2013 Kuala Lumpur F, Joao Sousa d. Julien Benneteau 2-6, 7-5, 6-4
Julien Benneteau must know, a little bit at least, how Youzhny is feeling. The affable Frenchman, who played his last ATP World Tour match at the Winston-Salem Open last month, finished 0-10 in ATP World Tour finals. During his ninth final, in Kuala Lumpur, Benneteau held a championship point before falling to Sousa.

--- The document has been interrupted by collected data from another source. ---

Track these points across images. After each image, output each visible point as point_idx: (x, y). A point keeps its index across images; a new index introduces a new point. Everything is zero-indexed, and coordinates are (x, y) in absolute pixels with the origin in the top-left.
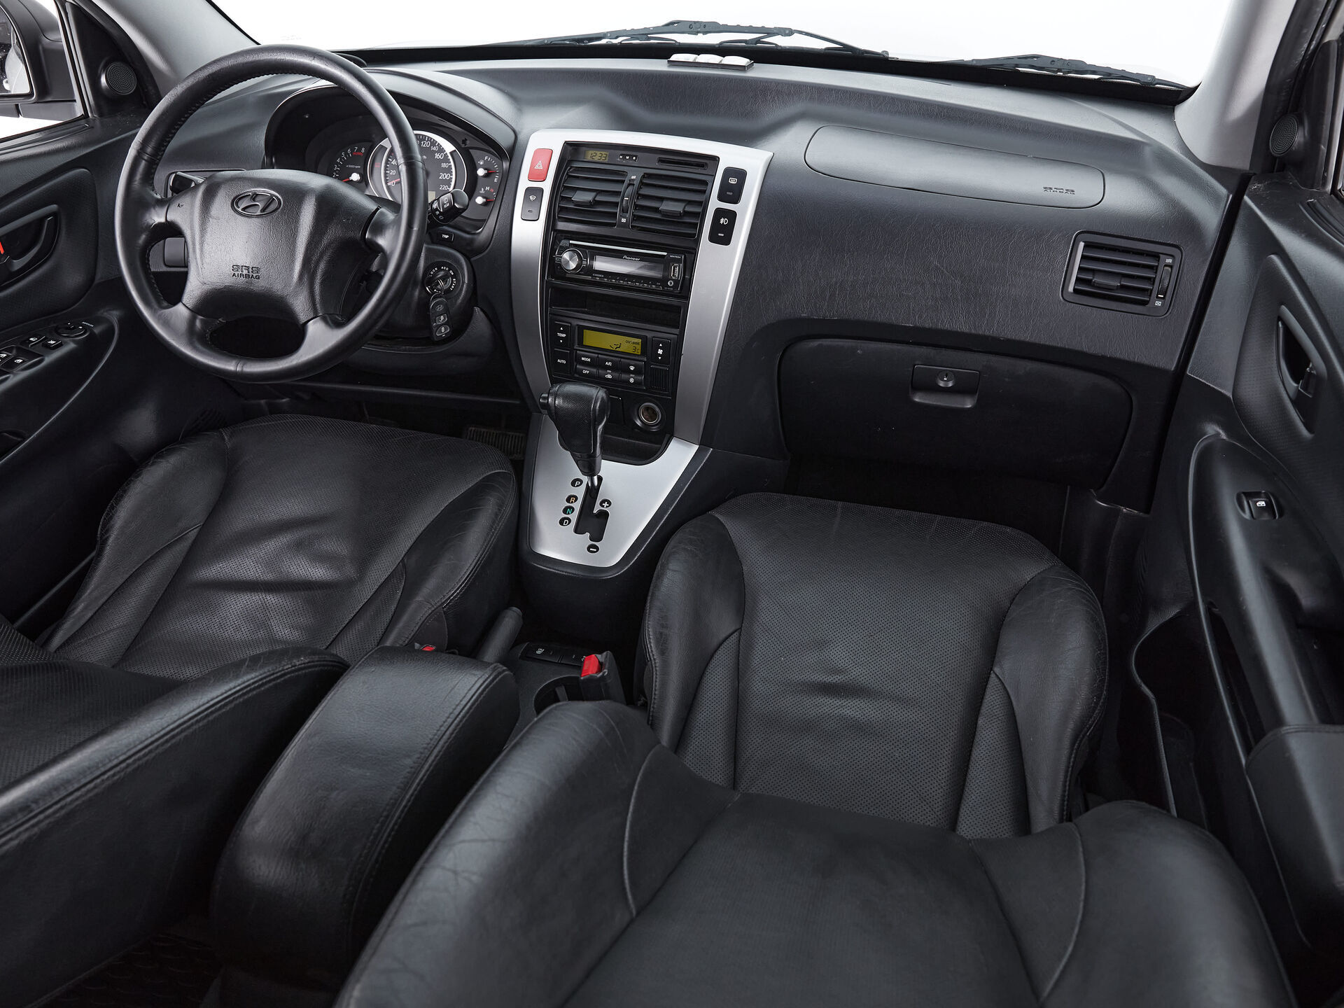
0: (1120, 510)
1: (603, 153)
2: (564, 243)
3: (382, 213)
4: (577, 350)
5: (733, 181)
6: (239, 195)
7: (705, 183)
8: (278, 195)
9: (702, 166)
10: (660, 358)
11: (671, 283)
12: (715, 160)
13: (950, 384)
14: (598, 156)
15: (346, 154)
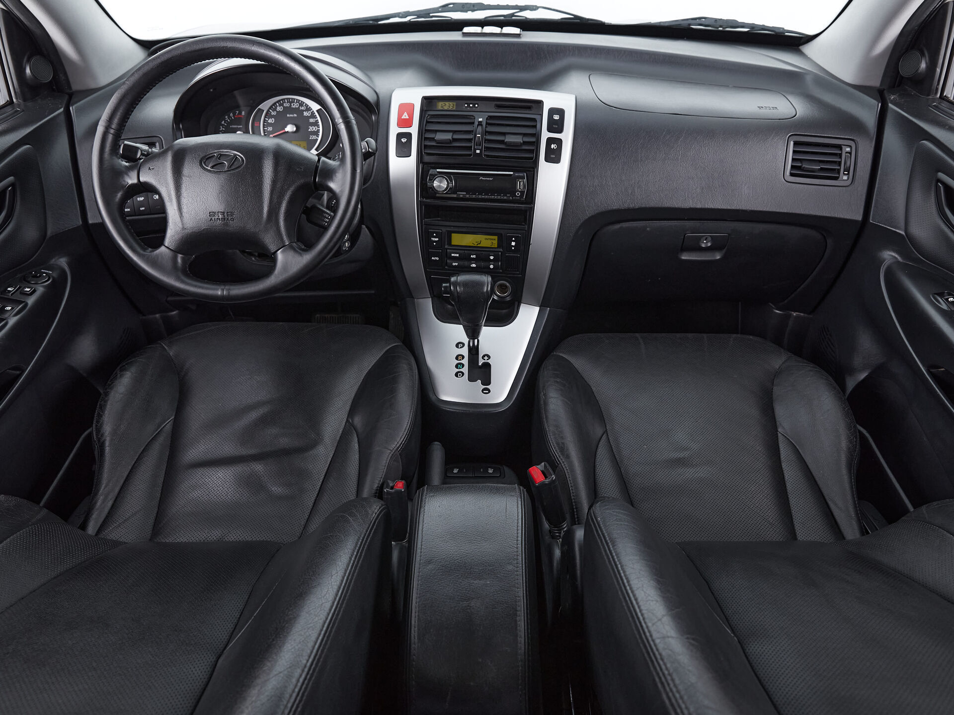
0: (791, 314)
1: (451, 103)
2: (432, 171)
3: (324, 162)
4: (447, 249)
5: (556, 117)
6: (206, 156)
7: (534, 120)
8: (240, 155)
9: (529, 108)
10: (513, 248)
11: (518, 194)
12: (539, 103)
13: (709, 244)
14: (448, 106)
15: (229, 117)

2004 Roland Garros F, Gaston Gaudio d. Guillermo Coria 0-6, 3-6, 6-4, 6-1, 8-6
Coria was a heavy favourite in the all-Argentine final, but he lost and never came that close to a Grand Slam title again.

Other Notable Near Misses

  • Nadal has played at the Nitto ATP Finals eight times and reached two finals (2010, 2013), but he’s never won the prestigious season finale. The Spanish great is also 0-5 in Miami finals. Nadal led Federer during the 2005 Miami Open presented by Itau final by two sets and 4-1 in the third only to lose in five sets.
  • Scot Andy Murray has played in five Australian Open finals but has never won the season’s first Grand Slam title nor has he pushed a Melbourne final to five sets.

  • Goran Ivanisevic, 2001 Wimbledon champion, ended his career with 599 wins.